Una vergüenza más para Atlético Nacional en el semestre, que lo cerró de manera desastrosa en casa, por Copa Libertadores, con derrota ante Patronato.
Ambiente de relativa calma en el Atanasio, que con algunas rechiflas a Paulo Autuori desde la tribuna Occidental, no parecía estar viviendo un compromiso internacional. Al técnico brasileño no le perdonan la forma cómo afrontó la final ante Millonarios y el distanciamiento fue evidente.
Después, la tribuna Norte exhibió un trapo en contra de Benjamín Romero, vicepresidente del club y reconocido hincha del azul capitalino. Los cánticos apuntaron a pedir su salida, algo reiterativo desde su llegada misma.

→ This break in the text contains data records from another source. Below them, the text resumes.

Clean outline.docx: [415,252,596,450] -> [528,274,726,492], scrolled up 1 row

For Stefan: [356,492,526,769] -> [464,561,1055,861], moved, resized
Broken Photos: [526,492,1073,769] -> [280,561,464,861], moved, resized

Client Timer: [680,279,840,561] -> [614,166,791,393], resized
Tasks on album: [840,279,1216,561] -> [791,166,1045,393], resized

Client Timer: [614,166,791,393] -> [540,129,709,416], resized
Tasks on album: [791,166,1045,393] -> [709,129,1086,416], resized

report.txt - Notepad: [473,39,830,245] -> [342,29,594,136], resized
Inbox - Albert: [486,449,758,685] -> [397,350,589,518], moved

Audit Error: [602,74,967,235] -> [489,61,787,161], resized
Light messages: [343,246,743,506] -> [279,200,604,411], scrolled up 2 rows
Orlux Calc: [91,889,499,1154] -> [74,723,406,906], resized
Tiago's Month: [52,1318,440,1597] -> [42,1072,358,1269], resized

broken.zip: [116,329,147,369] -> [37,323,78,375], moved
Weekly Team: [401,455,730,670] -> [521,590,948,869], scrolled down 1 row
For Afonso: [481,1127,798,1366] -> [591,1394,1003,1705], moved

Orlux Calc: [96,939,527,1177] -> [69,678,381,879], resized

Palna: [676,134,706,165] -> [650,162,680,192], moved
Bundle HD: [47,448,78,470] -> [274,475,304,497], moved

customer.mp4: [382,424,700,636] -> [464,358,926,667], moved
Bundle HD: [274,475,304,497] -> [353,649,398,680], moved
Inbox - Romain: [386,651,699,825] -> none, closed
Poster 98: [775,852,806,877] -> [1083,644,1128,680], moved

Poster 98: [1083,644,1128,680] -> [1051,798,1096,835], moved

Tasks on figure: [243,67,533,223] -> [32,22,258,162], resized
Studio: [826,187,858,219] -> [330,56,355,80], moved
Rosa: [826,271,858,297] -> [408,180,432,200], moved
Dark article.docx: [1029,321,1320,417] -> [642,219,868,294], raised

Casi al tiempo de esto llegó el gol de Patronato con el que los argentinos se clasificaron a Copa Sudamericana, en una campaña histórica. De nuevo el malestar de la tribuna con el entrenador, porque al equipo que era juvenil en su gran mayoría, lo respaldaron con aplausos. Son los menos culpables de todo esto, más allá que el equipo siga teniendo una imagen pobre dentro de la cancha.
Nacional terminó el semestre tal y como lo inició, distanciado de su gente, con protestas y rompimiento. Un divorcio inevitable por el actuar mezquino de una directiva incompetente, complementada con una "idea" de juego en el campo que 8 meses después de la llegada de Autuori, la gente aún pregunta dónde está o qué es. El club sigue cosechando lo que ha sembrado.